# Bait Guy????



## Freedom Won (Apr 23, 2011)

I go out of Pensacola... I'm needing to know what channel to get the bait guy on and where does he sell at? Anyone know?:001_huh:


----------



## lastcast (Oct 12, 2007)

Channel 11 about 1 mile east of the pass.


----------



## Chapman5011 (Mar 7, 2013)

East of the pass.
He posts when he has bait and when he will be out there. 
Blue bait boat


----------



## onemorecast (Feb 16, 2009)

One of the nicest guys you'll meet!!!!


----------



## Paco (May 31, 2015)

Will the bait boat be out in the pass Monday ...june1st?


----------



## Chapman5011 (Mar 7, 2013)

I'm sure he will post. 
But those days of 1 foot seas opener snapper are his bread and butter, so I would expect him being there because that's a whole lot of twenty dollar bills he will be missing out on if he is not there.

If not , bait is very plentiful.

***

• **Task prompt**
Continue the bait boat thread from its last post onward. The records that come next have no connection to the bait boat thread.

• **Provided data**
***

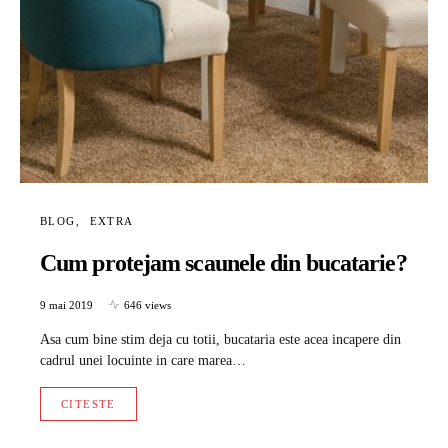
BLOG
EXTRA
Cum protejam scaunele din bucatarie?
9 mai 2019
646 views
Asa cum bine stim deja cu totii, bucataria este acea incapere din
cadrul unei locuinte in care marea…
CITESTE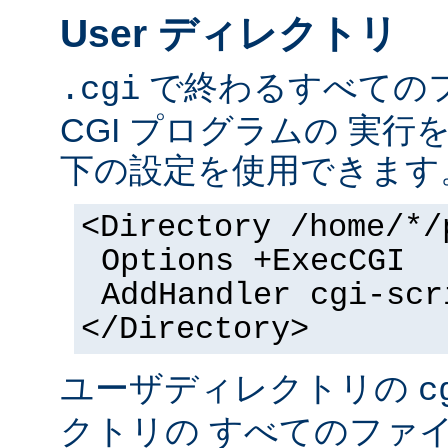
User ディレクトリ
で終わるすべての
.cgi
CGI プログラムの 実
下の設定を使用できます
<Directory /home/*/
Options +ExecCGI
AddHandler cgi-scr
</Directory>
ユーザディレクトリの
c
クトリの すべてのファイル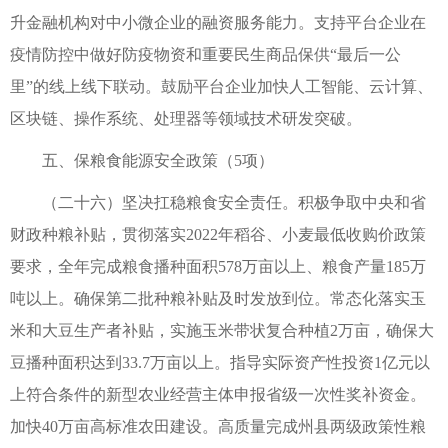
升金融机构对中小微企业的融资服务能力。支持平台企业在
疫情防控中做好防疫物资和重要民生商品保供“最后一公
里”的线上线下联动。鼓励平台企业加快人工智能、云计算、
区块链、操作系统、处理器等领域技术研发突破。
五、保粮食能源安全政策（5项）
（二十六）坚决扛稳粮食安全责任。积极争取中央和省
财政种粮补贴，贯彻落实2022年稻谷、小麦最低收购价政策
要求，全年完成粮食播种面积578万亩以上、粮食产量185万
吨以上。确保第二批种粮补贴及时发放到位。常态化落实玉
米和大豆生产者补贴，实施玉米带状复合种植2万亩，确保大
豆播种面积达到33.7万亩以上。指导实际资产性投资1亿元以
上符合条件的新型农业经营主体申报省级一次性奖补资金。
加快40万亩高标准农田建设。高质量完成州县两级政策性粮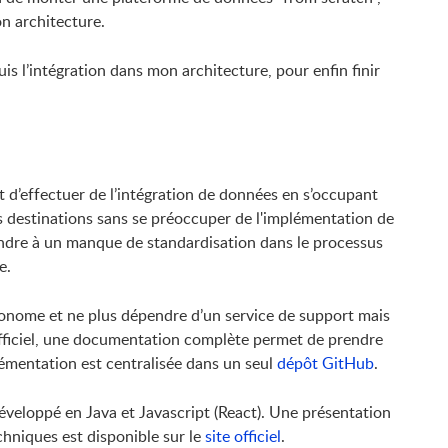
on architecture.
is l’intégration dans mon architecture, pour enfin finir
 d’effectuer de l’intégration de données en s’occupant
s destinations sans se préoccuper de l'implémentation de
pondre à un manque de standardisation dans le processus
e.
autonome et ne plus dépendre d’un service de support mais
officiel, une documentation complète permet de prendre
émentation est centralisée dans un seul
dépôt GitHub
.
éveloppé en Java et Javascript (React). Une présentation
chniques est disponible sur le
site officiel
.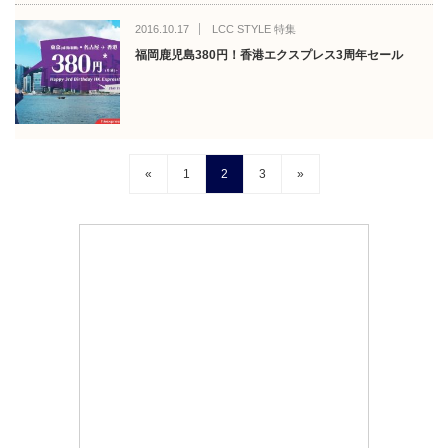
2016.10.17
LCC STYLE 特集
福岡鹿児島380円！香港エクスプレス3周年セール
«
1
2
3
»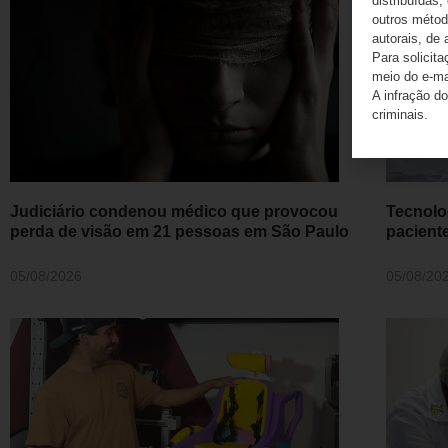
distribuídas,
outros método
autorais, de 
Para solicit
meio do e-m
A infração do
criminais.
Judiciário condenou médico que provocou
Tecnolo
perda de visão em 21 pessoas em São Paulo
pacient
05/08/2026
05/08/20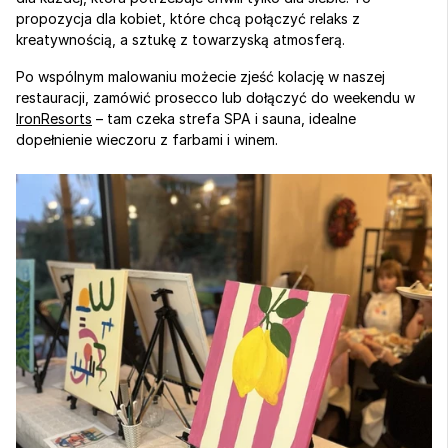
propozycja dla kobiet, które chcą połączyć relaks z 
kreatywnością, a sztukę z towarzyską atmosferą.
Po wspólnym malowaniu możecie zjeść kolację w naszej 
restauracji, zamówić prosecco lub dołączyć do weekendu w 
IronResorts
 – tam czeka strefa SPA i sauna, idealne 
dopełnienie wieczoru z farbami i winem.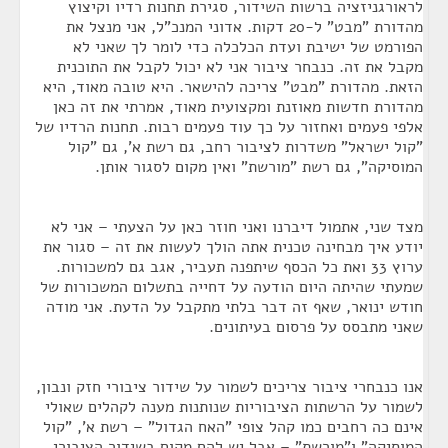
לראורגניזציה ברשות השידור, סגירת תחנות רדיו וקיצוץ
מהדורת "מבט" ל-20 דקות. אדוני המנכ"ל, אני מנצל את
הפורמט של ישיבת ועדת הכלכלה כדי לומר לך שאני לא
מקבל את זה. כנבחר ציבור אני לא יכול לקבל את התוכנית
הזאת. מהדורת "מבט" צריכה להישאר. היא טובה מאוד, היא
מהדורת חדשות מאוזנת ומקצועית מאוד, אמרתי את זה כאן
אלפי פעמים ואחזור על כך עוד פעמים רבות. תחנות הרדיו של
"קול ישראל" משדרות לציבור רחב, גם רשת א', גם "קול
המוסיקה", גם רשת "מורשת" ואין מקום לסגור אותן.
מצד שני, אתמול דיברנו ואני חוזר כאן על הצעתי – אני לא
יודע איך מבחינה טכנית אתה הולך לעשות את זה – סגור את
ערוץ 33 ואת כל הכסף שיתפנה תעביר, אגב גם למשכורות.
שמעתי שהיתה היום הודעה על דחייה בתשלום המשכורות של
חודש ינואר, שאף זה דבר בלתי מתקבל על הדעת. אני מודה
שאני מתבסס על פרסום בעיתונים.
אנו כנבחרי ציבור צריכים לשמור על שידור ציבורי חזק ונבון,
לשמור על הרשתות הציבוריות שנותנות מענה לקהלים שאולי
אינם כה רחבים כמו קהל צופי "האח הגדול" – רשת א', "קול
המוסיקה" ו"מורשת" – אבל יש להם מקום בשידור הציבורי.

***

• **Output of the exercise**
Very plentiful. Just have to know how and where to catch them...
The "Mass" would be a good start with a sabiki if worse comes to worse


----------



## a (Oct 2, 2007)

different locations??? couldnt find u yesterday?:thumbdown:


----------



## DAWGONIT (Jan 16, 2009)

saw him just south of the mass when headed in yesterday (around noon.)


----------



## Bilbo (May 21, 2014)

He put his cell phone on his facebook page. Iv called him before and hes super nice. 850 516 4238 call and he will tell you what time he will be there and when and where.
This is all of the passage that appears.